**GIVEN MATERIAL**
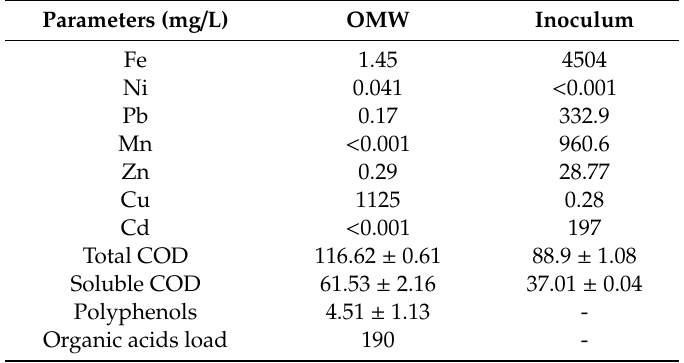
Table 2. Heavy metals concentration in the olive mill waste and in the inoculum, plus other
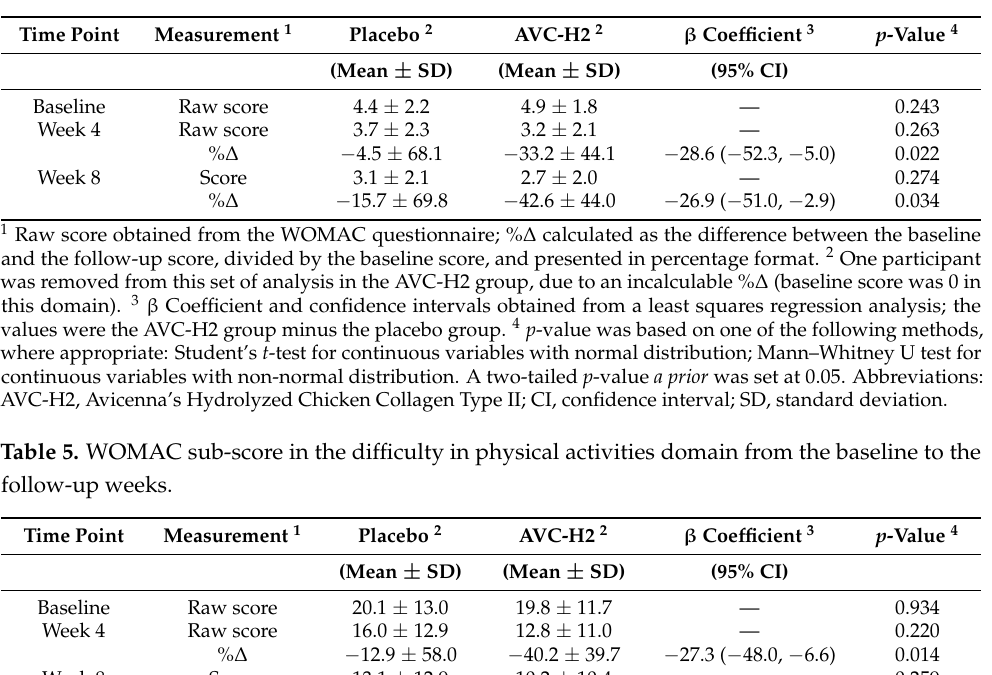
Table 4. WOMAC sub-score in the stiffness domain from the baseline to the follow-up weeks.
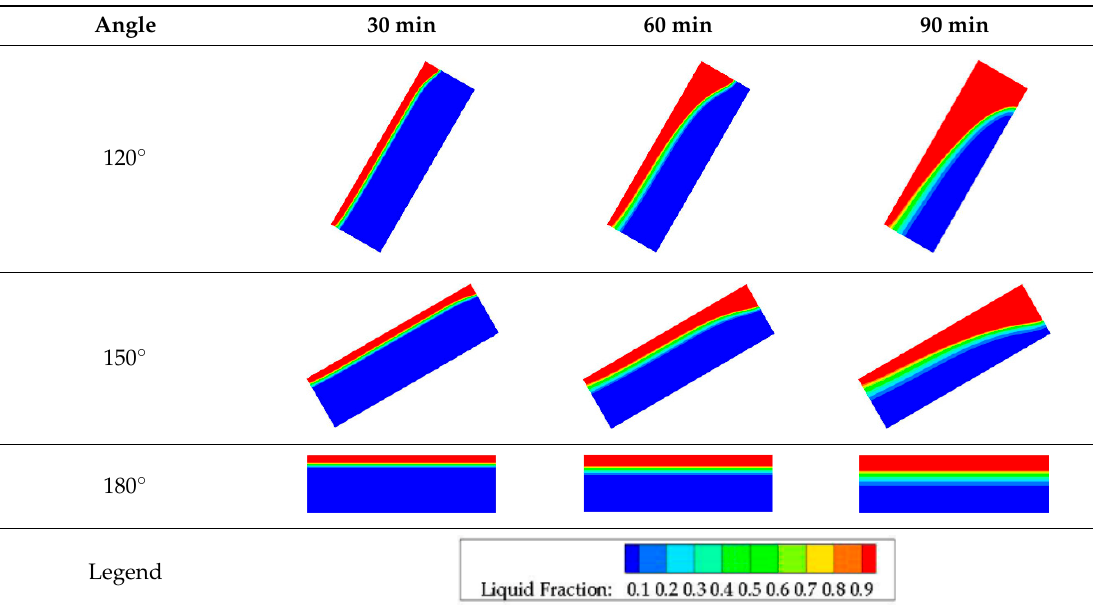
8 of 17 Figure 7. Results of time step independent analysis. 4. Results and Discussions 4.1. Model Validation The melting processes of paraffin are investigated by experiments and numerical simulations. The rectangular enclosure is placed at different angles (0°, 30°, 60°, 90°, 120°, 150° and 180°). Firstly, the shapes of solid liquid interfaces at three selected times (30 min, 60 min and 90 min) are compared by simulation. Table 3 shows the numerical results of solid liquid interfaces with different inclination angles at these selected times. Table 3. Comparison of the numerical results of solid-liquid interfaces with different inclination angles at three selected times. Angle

**WHAT TO WORK ON**
Please extract exactly the lines of the data, from the first through the line containing "Table 4. WOMAC", and add no pictures to the copy.

**ANSWER TO THIS EXERCISE**
Table 2. Heavy metals concentration in the olive mill waste and in the inoculum, plus other
Table 4. WOMAC sub-score in the stiffness domain from the baseline to the follow-up weeks.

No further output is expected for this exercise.